A bitter industrial dispute between junior doctors and their employers cost at least $5 million.
District health boards ratified a deal between negotiating teams in the dispute last Thursday and the approval of the doctors is expected within weeks.
Information provided to RNZ under the Official Information Act shows the cost of the most recent, 73-hour strike in January was $3.4m, across 12 of the 18 DHBs affected. Six DHBs were unable to supply total costs within the required timeframe.
The costs - for providing cover by senior doctors - were on top of $1.5m in costs incurred during an earlier two-day strike last October.
DHBs say the length of the strike in January and leave configurations that month were behind the higher cost.
The DHBs did not provide the costs of locum, or temporary, doctors, saying they would need to do substantial extra work to collate that information.
The cost of a national contingency planner for both strikes was about $10,000.

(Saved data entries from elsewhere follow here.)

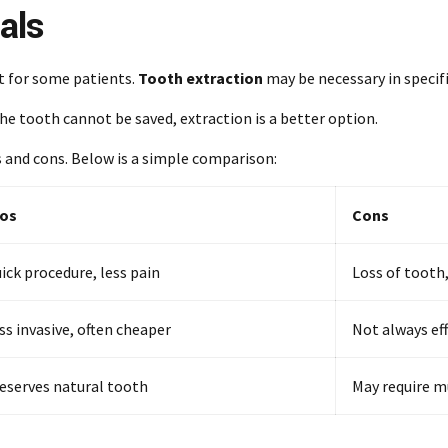
als
t for some patients.
Tooth extraction
may be necessary in specifi
the tooth cannot be saved, extraction is a better option.
s and cons. Below is a simple comparison:
os
Cons
ick procedure, less pain
Loss of tooth
ss invasive, often cheaper
Not always ef
eserves natural tooth
May require mu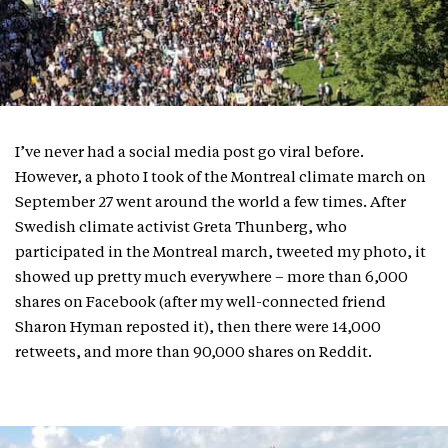
I’ve never had a social media post go viral before.
However, a photo I took of the Montreal climate march on
September 27 went around the world a few times. After
Swedish climate activist Greta Thunberg, who
participated in the Montreal march, tweeted my photo, it
showed up pretty much everywhere – more than 6,000
shares on Facebook (after my well-connected friend
Sharon Hyman reposted it), then there were 14,000
retweets, and more than 90,000 shares on Reddit.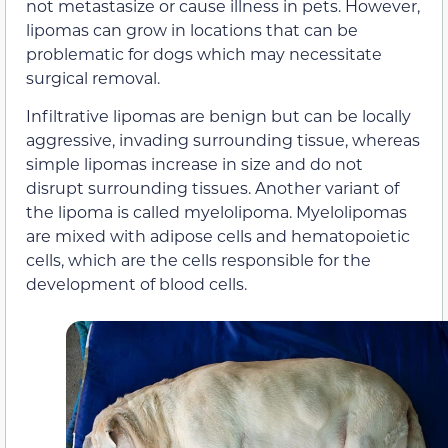
not metastasize or cause illness in pets. However,
lipomas can grow in locations that can be
problematic for dogs which may necessitate
surgical removal.
Infiltrative lipomas are benign but can be locally
aggressive, invading surrounding tissue, whereas
simple lipomas increase in size and do not
disrupt surrounding tissues. Another variant of
the lipoma is called myelolipoma. Myelolipomas
are mixed with adipose cells and hematopoietic
cells, which are the cells responsible for the
development of blood cells.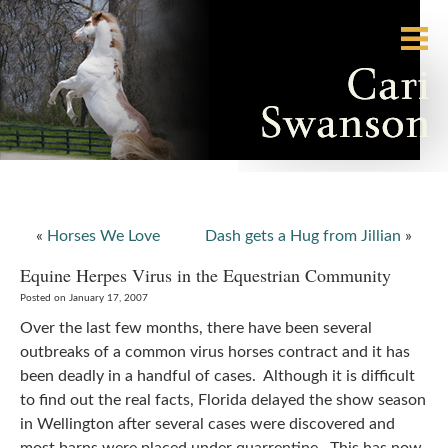
«
Horses We Love
Dash gets a Hug from Jillian
»
Equine Herpes Virus in the Equestrian Community
Posted on January 17, 2007
Over the last few months, there have been several
outbreaks of a common virus horses contract and it has
been deadly in a handful of cases. Although it is difficult
to find out the real facts, Florida delayed the show season
in Wellington after several cases were discovered and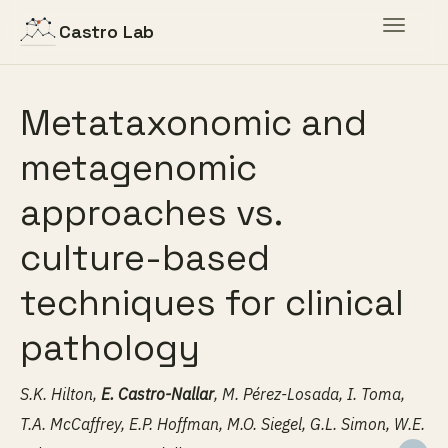
Toggle
Castro Lab
navigat
Metataxonomic and
metagenomic
approaches vs.
culture-based
techniques for clinical
pathology
S.K. Hilton,
E. Castro-Nallar
, M. Pérez-Losada, I. Toma,
T.A. McCaffrey, E.P. Hoffman, M.O. Siegel, G.L. Simon, W.E.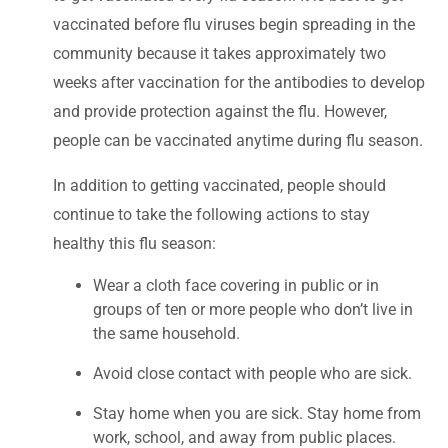
vaccinated before flu viruses begin spreading in the
community because it takes approximately two
weeks after vaccination for the antibodies to develop
and provide protection against the flu. However,
people can be vaccinated anytime during flu season.
In addition to getting vaccinated, people should
continue to take the following actions to stay
healthy this flu season:
Wear a cloth face covering in public or in
groups of ten or more people who don’t live in
the same household.
Avoid close contact with people who are sick.
Stay home when you are sick. Stay home from
work, school, and away from public places.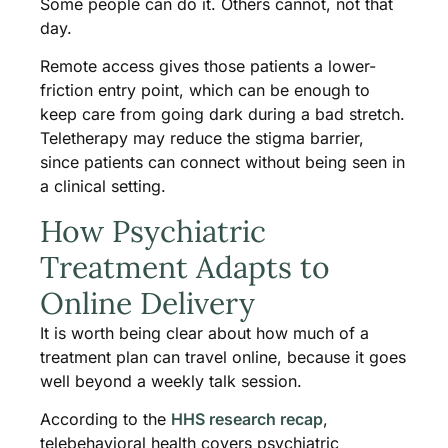
Some people can do it. Others cannot, not that
day.
Remote access gives those patients a lower-
friction entry point, which can be enough to
keep care from going dark during a bad stretch.
Teletherapy may reduce the stigma barrier,
since patients can connect without being seen in
a clinical setting.
How Psychiatric
Treatment Adapts to
Online Delivery
It is worth being clear about how much of a
treatment plan can travel online, because it goes
well beyond a weekly talk session.
According to the
HHS research recap
,
telebehavioral health covers psychiatric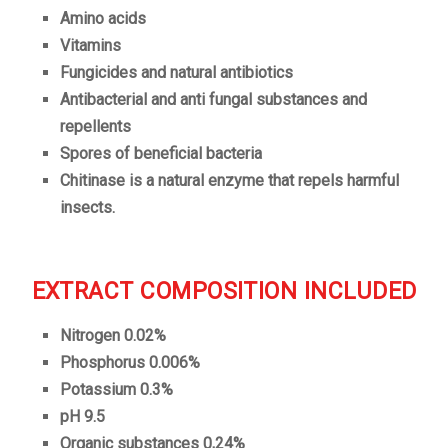
Amino acids
Vitamins
Fungicides and natural antibiotics
Antibacterial and anti fungal substances and
repellents
Spores of beneficial bacteria
Chitinase is a natural enzyme that repels harmful
insects.
EXTRACT COMPOSITION INCLUDED
Nitrogen 0.02%
Phosphorus 0.006%
Potassium 0.3%
pH 9.5
Organic substances 0,24%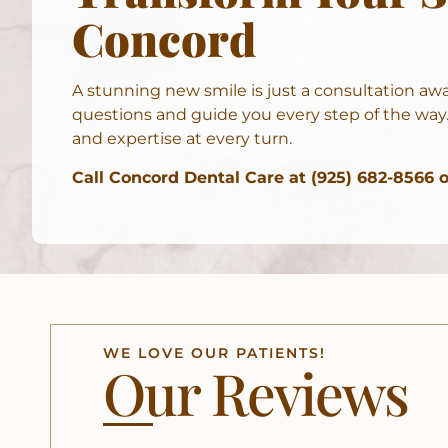
Concord
A stunning new smile is just a consultation aw
questions and guide you every step of the way.
and expertise at every turn.
Call Concord Dental Care at (925) 682-8566 
WE LOVE OUR PATIENTS!
Our Reviews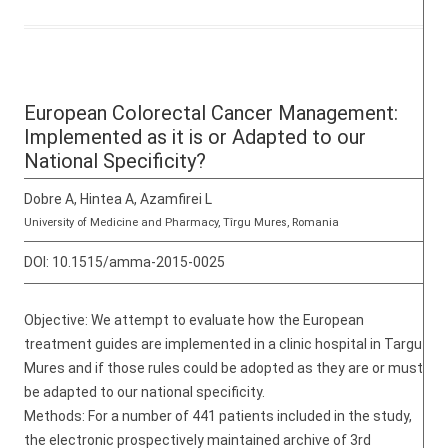
European Colorectal Cancer Management:
Implemented as it is or Adapted to our
National Specificity?
Dobre A, Hintea A, Azamfirei L
University of Medicine and Pharmacy, Tîrgu Mures, Romania
DOI:
10.1515/amma-2015-0025
Objective: We attempt to evaluate how the European
treatment guides are implemented in a clinic hospital in Targu
Mures and if those rules could be adopted as they are or must
be adapted to our national specificity.
Methods: For a number of 441 patients included in the study,
the electronic prospectively maintained archive of 3rd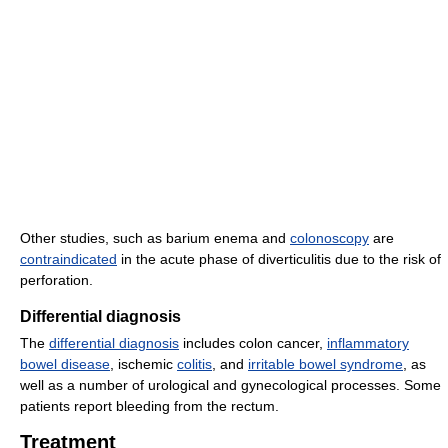
Other studies, such as barium enema and
colonoscopy
are
contraindicated
in the acute phase of diverticulitis due to the risk of
perforation.
Differential diagnosis
The
differential diagnosis
includes colon cancer,
inflammatory
bowel disease
, ischemic
colitis
, and
irritable bowel syndrome
, as
well as a number of urological and gynecological processes. Some
patients report bleeding from the rectum.
Treatment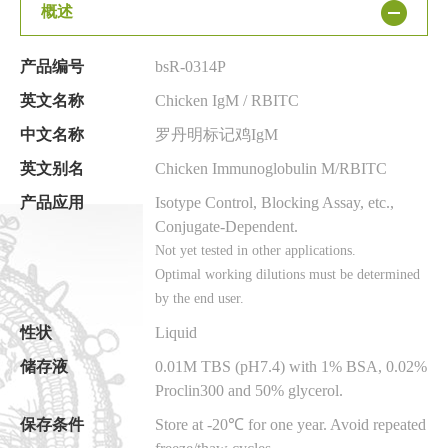
概述
产品编号
bsR-0314P
英文名称
Chicken IgM / RBITC
中文名称
罗丹明标记鸡IgM
英文别名
Chicken Immunoglobulin M/RBITC
产品应用
Isotype Control, Blocking Assay, etc.,
Conjugate-Dependent.
Not yet tested in other applications.
Optimal working dilutions must be determined
by the end user.
性状
Liquid
储存液
0.01M TBS (pH7.4) with 1% BSA, 0.02%
Proclin300 and 50% glycerol.
保存条件
Store at -20℃ for one year. Avoid repeated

DHBs say a total of 914 surgical procedures were postponed across all 18 DHBs during the latest strike.
In addition, about 5900 outpatient specialist and follow-up appointments were postponed.
The strike in October caused the postponment of 628 elective surgical procedures, 316 other procedures, and about 3000 outpatient and follow-up appointments.
DHBs are not making any comment on the settlement or its overall cost until the junior doctors have ratified it.